▶ **What you need to do**: Which lines in the listing below contain the word "sequence"? Copy each one.

▶ **Recorded data**:
▬▬▬

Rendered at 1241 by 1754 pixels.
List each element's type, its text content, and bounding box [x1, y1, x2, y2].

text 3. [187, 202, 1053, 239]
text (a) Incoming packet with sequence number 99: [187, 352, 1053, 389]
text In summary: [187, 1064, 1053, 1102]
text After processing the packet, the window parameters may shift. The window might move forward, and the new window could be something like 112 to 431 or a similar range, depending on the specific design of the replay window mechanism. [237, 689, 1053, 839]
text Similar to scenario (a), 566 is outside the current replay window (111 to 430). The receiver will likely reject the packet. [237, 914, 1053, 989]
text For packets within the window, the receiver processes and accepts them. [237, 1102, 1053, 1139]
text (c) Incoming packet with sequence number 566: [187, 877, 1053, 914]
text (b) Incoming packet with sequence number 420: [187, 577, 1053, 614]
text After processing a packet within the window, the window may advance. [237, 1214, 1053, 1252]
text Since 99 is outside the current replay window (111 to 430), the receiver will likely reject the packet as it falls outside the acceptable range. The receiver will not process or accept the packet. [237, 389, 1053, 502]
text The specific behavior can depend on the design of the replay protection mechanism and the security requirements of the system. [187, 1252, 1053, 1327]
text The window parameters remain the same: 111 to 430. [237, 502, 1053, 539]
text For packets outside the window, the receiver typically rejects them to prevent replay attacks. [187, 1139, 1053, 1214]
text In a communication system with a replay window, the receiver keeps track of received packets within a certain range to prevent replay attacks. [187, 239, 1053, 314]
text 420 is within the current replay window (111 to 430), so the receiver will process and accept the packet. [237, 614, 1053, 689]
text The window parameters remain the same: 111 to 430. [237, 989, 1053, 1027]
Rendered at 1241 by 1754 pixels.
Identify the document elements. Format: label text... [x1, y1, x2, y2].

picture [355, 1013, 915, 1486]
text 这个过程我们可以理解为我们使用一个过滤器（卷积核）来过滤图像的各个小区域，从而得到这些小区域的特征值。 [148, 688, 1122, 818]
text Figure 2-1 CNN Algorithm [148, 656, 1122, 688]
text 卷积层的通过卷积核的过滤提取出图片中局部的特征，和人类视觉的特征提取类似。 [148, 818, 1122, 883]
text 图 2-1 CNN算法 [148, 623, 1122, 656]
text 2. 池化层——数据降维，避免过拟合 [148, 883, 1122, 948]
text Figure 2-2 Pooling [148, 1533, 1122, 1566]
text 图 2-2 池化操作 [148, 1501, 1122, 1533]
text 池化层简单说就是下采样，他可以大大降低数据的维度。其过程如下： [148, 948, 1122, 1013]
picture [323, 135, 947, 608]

▬▬▬

▶ **Exercise result**:
text (a) Incoming packet with sequence number 99: [187, 352, 1053, 389]
text (c) Incoming packet with sequence number 566: [187, 877, 1053, 914]
text (b) Incoming packet with sequence number 420: [187, 577, 1053, 614]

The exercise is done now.